123. The pharmaceutical composition of claim 122, wherein the MCFAs are about 1% to about 20% of the FAs by weight in the emulsion.
124. The pharmaceutical composition of any one of claims 114 to 123, wherein the emulsion comprises about 10% to about 30% DG or TG oil by weight.
125. The pharmaceutical composition of claim 124, wherein the emulsion comprises about 15% to about 25% DG or TG oil by weight.
41
126. The pharmaceutical composition of any one of claims 114 to 125, wherein the emulsions have a mean particle size of 200 nm or less.
127. The pharmaceutical composition of claim 126, wherein the emulsions have a zeta potential of about -40 mV or more negative than about -40 mV.
128. The pharmaceutical composition of any one of claims 114 to 127, wherein the emulsifiers include one or more of phospholipid emulsifiers, phosphoglyceride emulsifiers, and medium and/or long chain FA emulsifiers.
129. The pharmaceutical composition of claim 128, wherein the emulsifiers include at least one selected from phosphatidylcholine, phosphatidylethanolamine, phosphatidylinositol, phosphatidylserine, and phosphatidic acid.

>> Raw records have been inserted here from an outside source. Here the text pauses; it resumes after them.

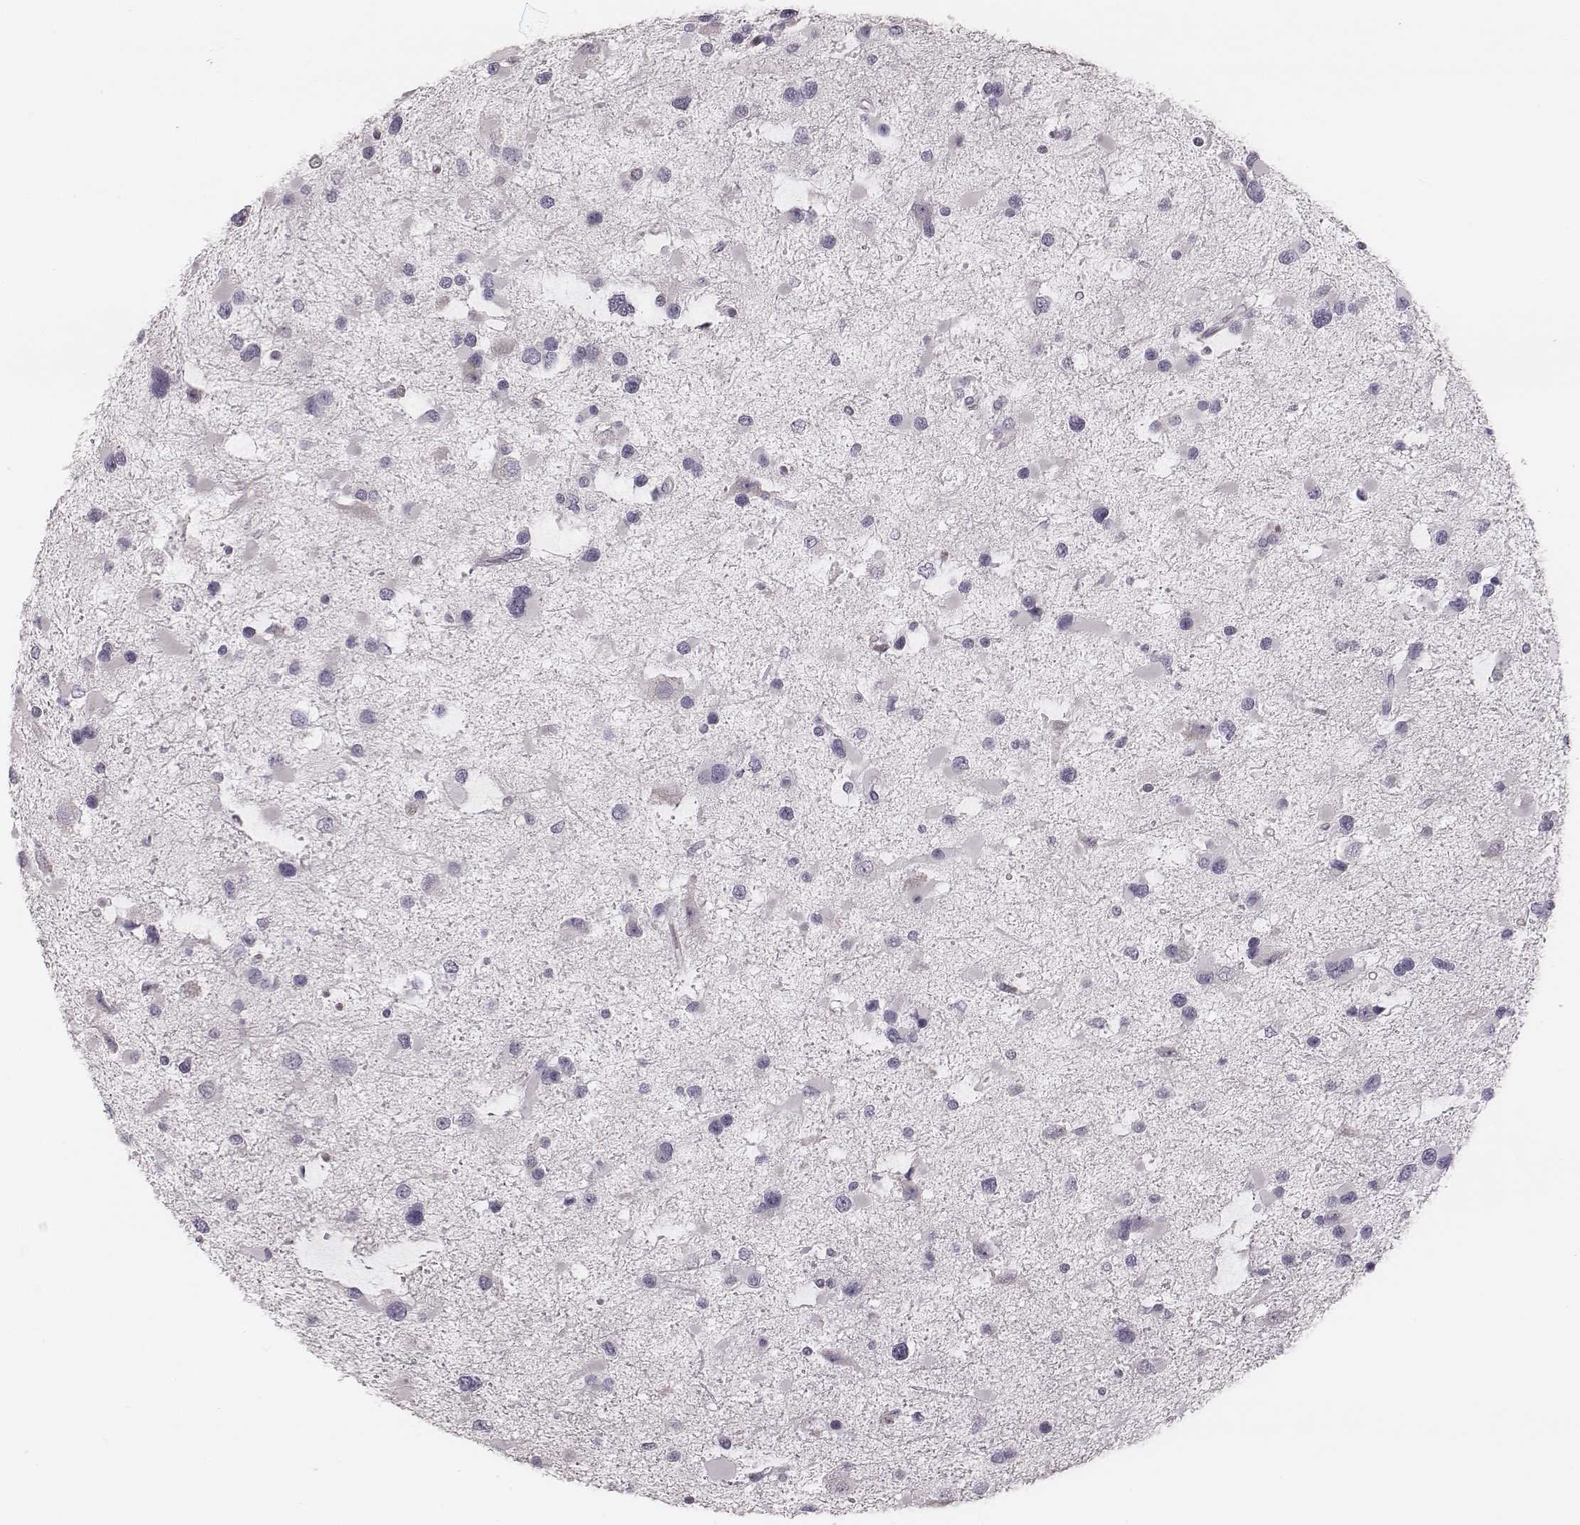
{"staining": {"intensity": "negative", "quantity": "none", "location": "none"}, "tissue": "glioma", "cell_type": "Tumor cells", "image_type": "cancer", "snomed": [{"axis": "morphology", "description": "Glioma, malignant, Low grade"}, {"axis": "topography", "description": "Brain"}], "caption": "Malignant glioma (low-grade) was stained to show a protein in brown. There is no significant staining in tumor cells. (Immunohistochemistry, brightfield microscopy, high magnification).", "gene": "SPA17", "patient": {"sex": "female", "age": 32}}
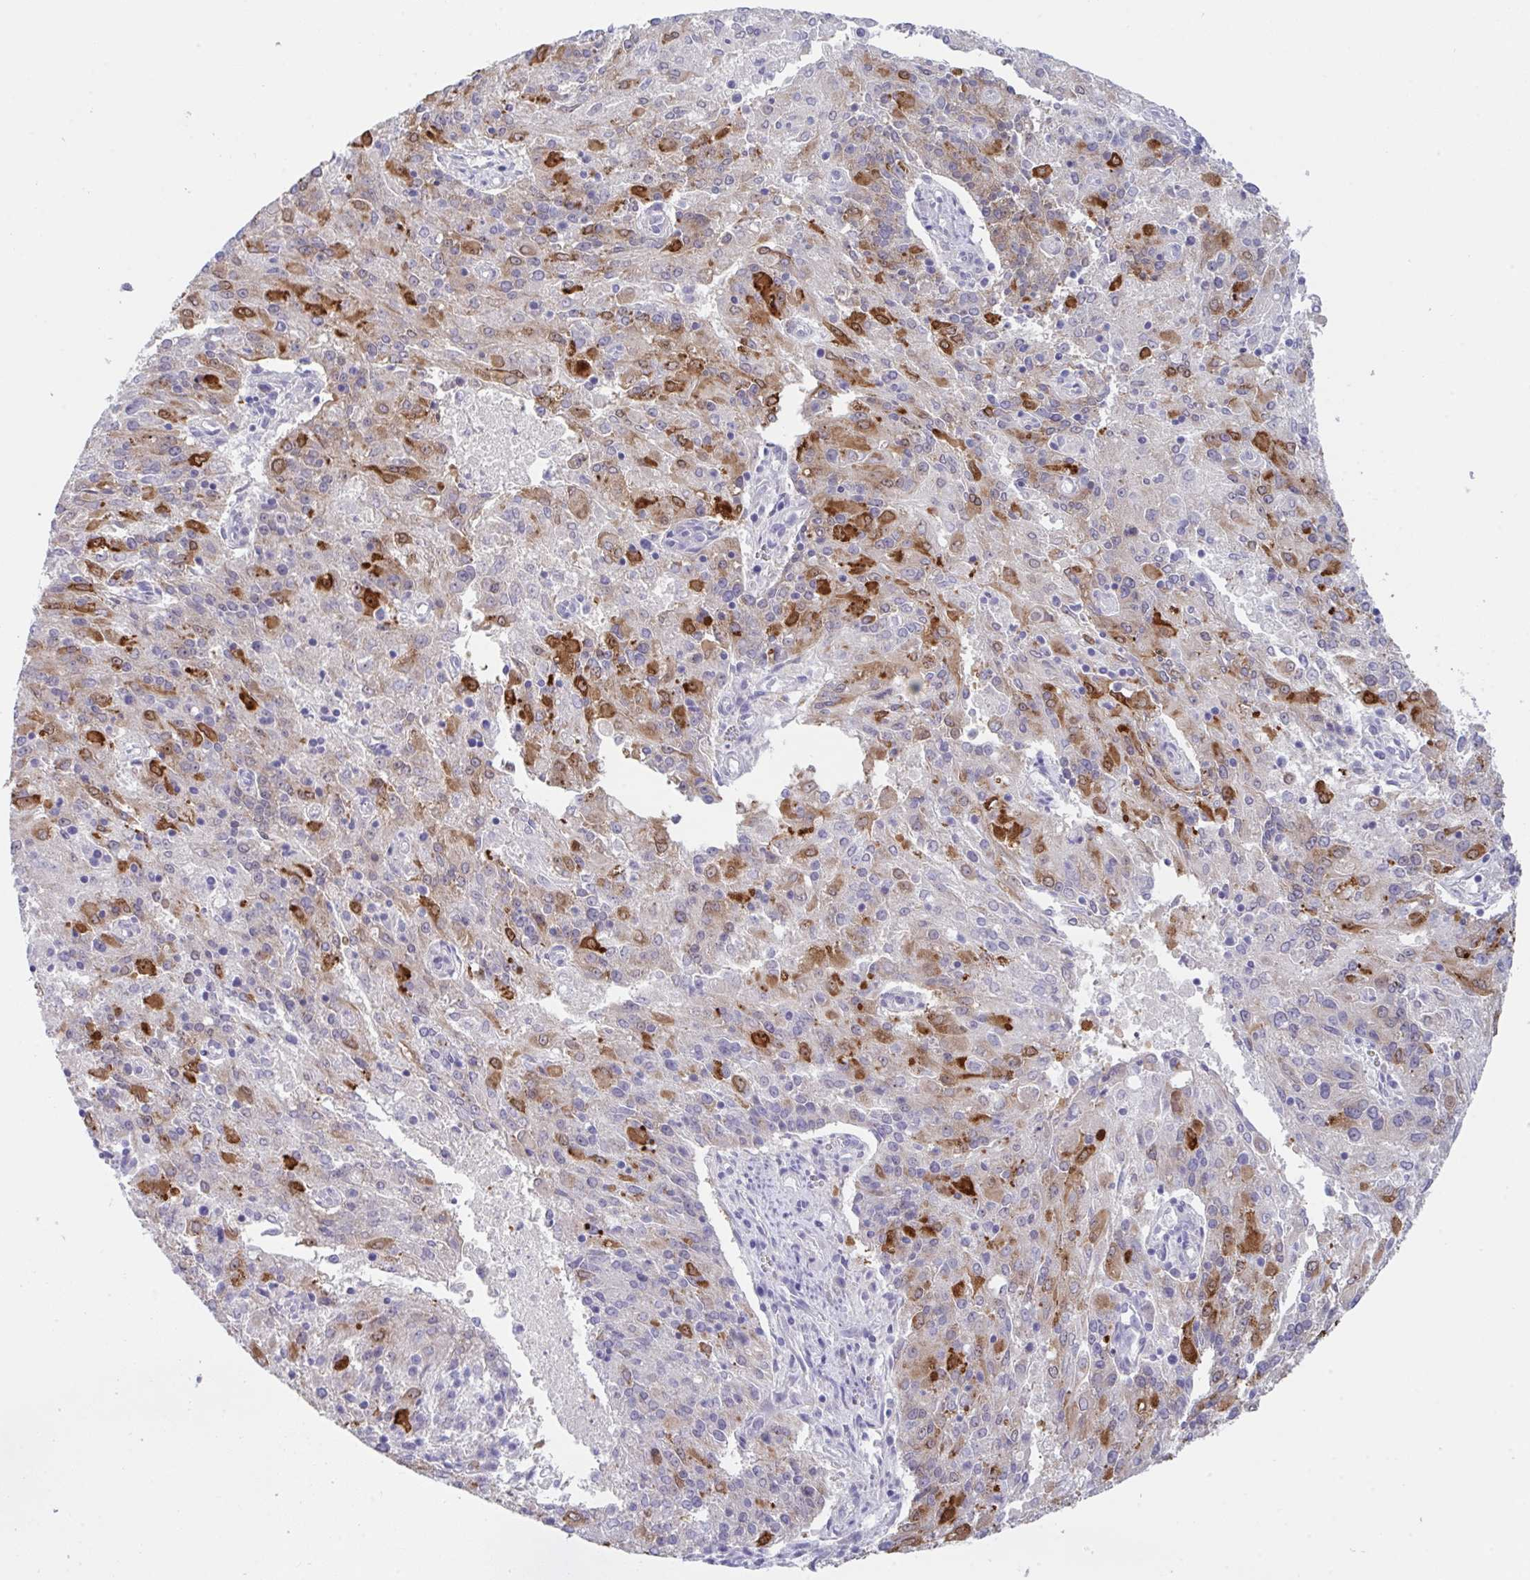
{"staining": {"intensity": "strong", "quantity": "<25%", "location": "cytoplasmic/membranous"}, "tissue": "endometrial cancer", "cell_type": "Tumor cells", "image_type": "cancer", "snomed": [{"axis": "morphology", "description": "Adenocarcinoma, NOS"}, {"axis": "topography", "description": "Endometrium"}], "caption": "Immunohistochemical staining of human adenocarcinoma (endometrial) demonstrates medium levels of strong cytoplasmic/membranous protein expression in about <25% of tumor cells.", "gene": "TRAF4", "patient": {"sex": "female", "age": 82}}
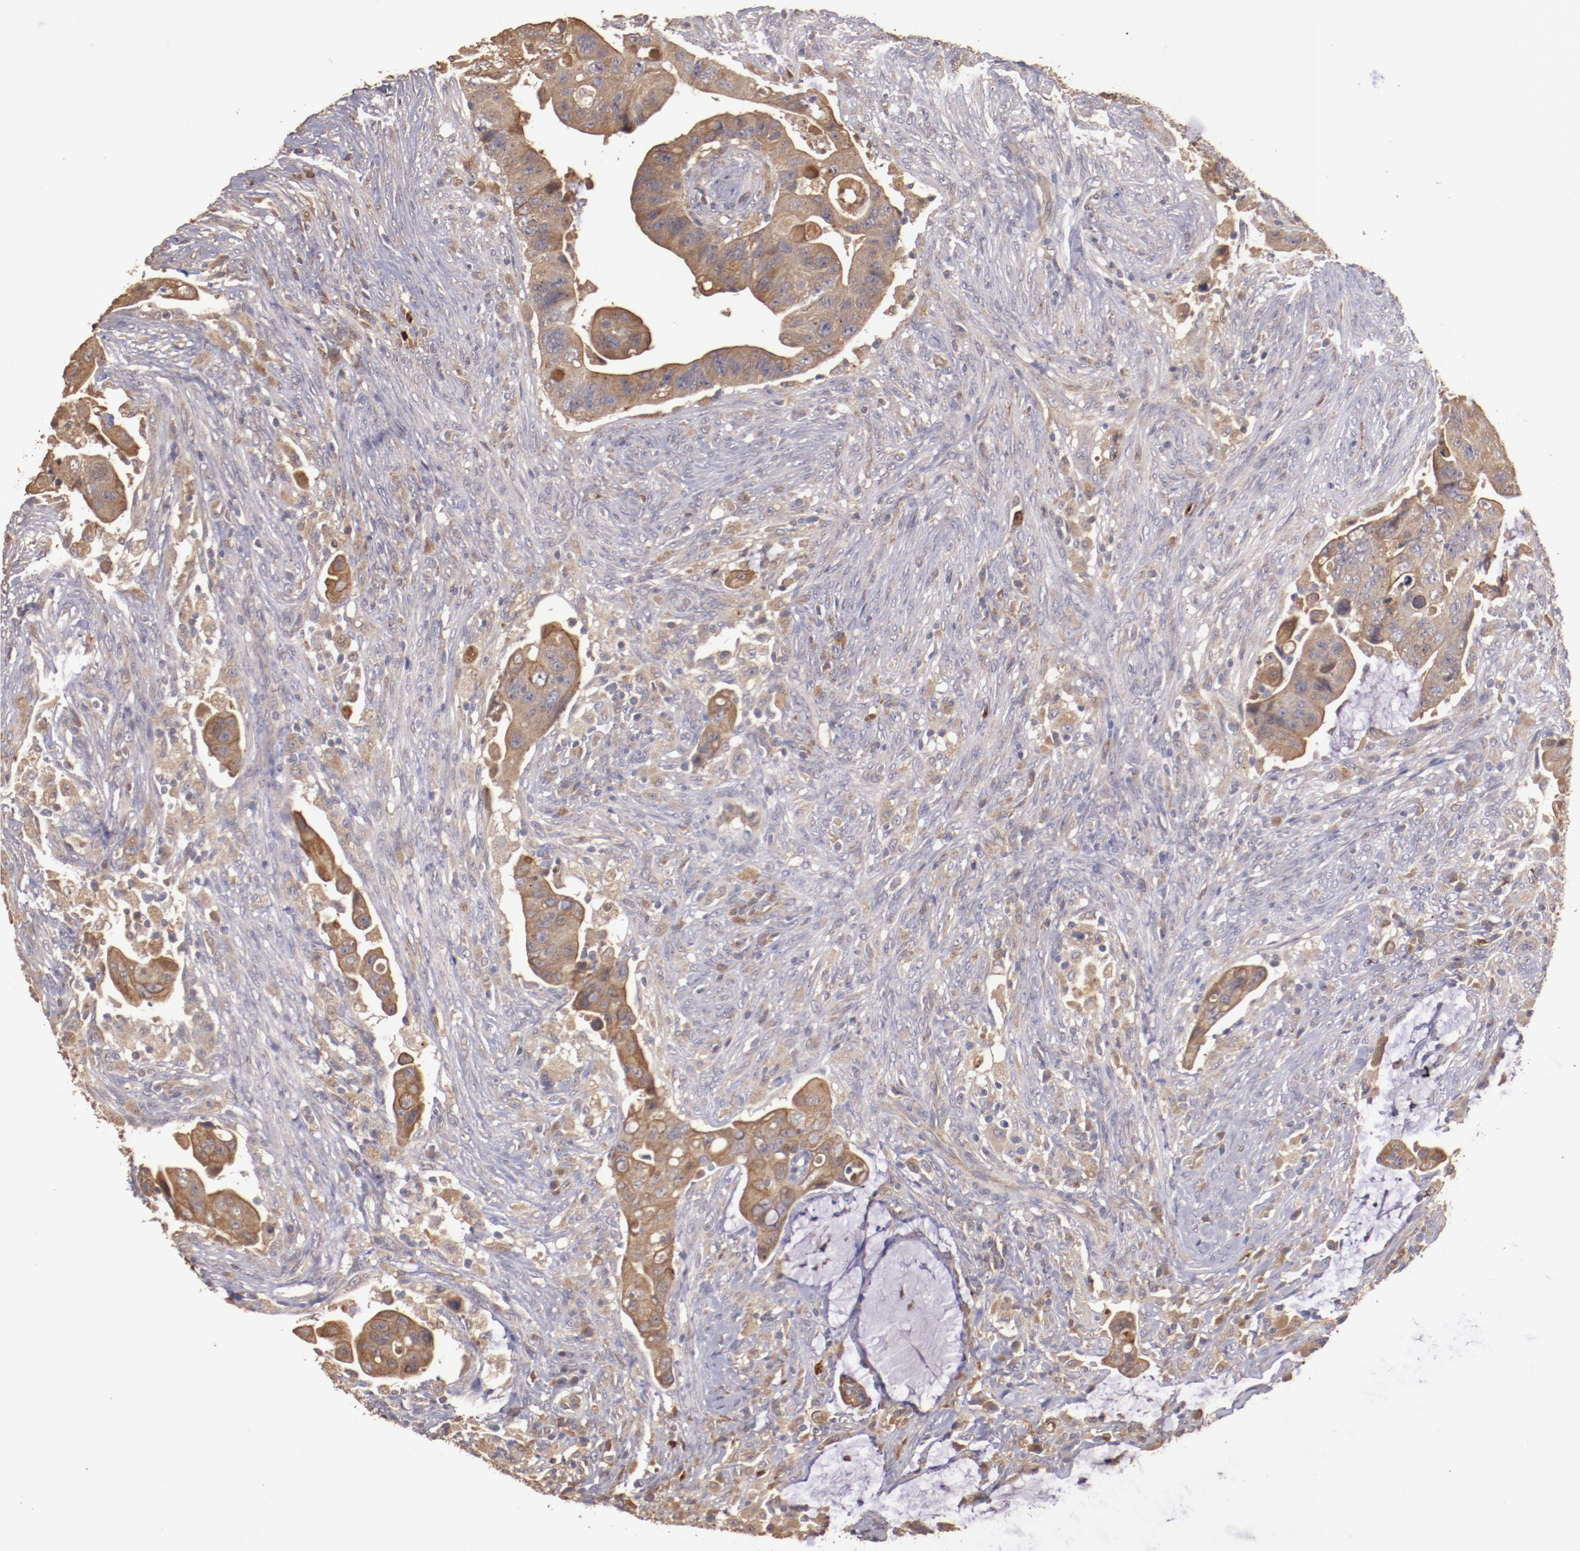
{"staining": {"intensity": "moderate", "quantity": ">75%", "location": "cytoplasmic/membranous"}, "tissue": "colorectal cancer", "cell_type": "Tumor cells", "image_type": "cancer", "snomed": [{"axis": "morphology", "description": "Adenocarcinoma, NOS"}, {"axis": "topography", "description": "Rectum"}], "caption": "Adenocarcinoma (colorectal) stained for a protein demonstrates moderate cytoplasmic/membranous positivity in tumor cells.", "gene": "SRRD", "patient": {"sex": "female", "age": 71}}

130. The pharmaceutical composition of claim 128, wherein the emulsifiers further comprise one or more of medium chain or long chain FAs.
131. The pharmaceutical composition of claim 130, wherein the emulsifiers comprise a saturated FA, optionally selected from lauric acid, myristic acid, palmitic acid, and stearic acid; and/or comprise an unsaturated FA, optionally selected from oleic acid or linolenic acid.
132. The pharmaceutical composition of claim 131, wherein the emulsifiers comprise phosphatidylcholine and sodium oleate.
133. The pharmaceutical composition of any one of claims 114 to 132, wherein the composition is approximately isotonic with human blood, and optionally comprises one or more polyols, such as glycerol, sorbitol, xylitol, and/or glucose.
134. The pharmaceutical composition of any one of claims 114 to 133, comprising one or more antioxidants, such as one or more of a-tocopherol, P-tocopherol, y-tocopherol, and an ascorbyl ester.
135. The pharmaceutical composition of any one of claims 114 to 134, further comprising a metal chelating agent, which is optionally EDTA or EGTA.
136. The pharmaceutical composition of claim 135, consisting essentially of DG oil, water, glycerol, EDTA or EGTA, phosphatidylcholine, and sodium oleate.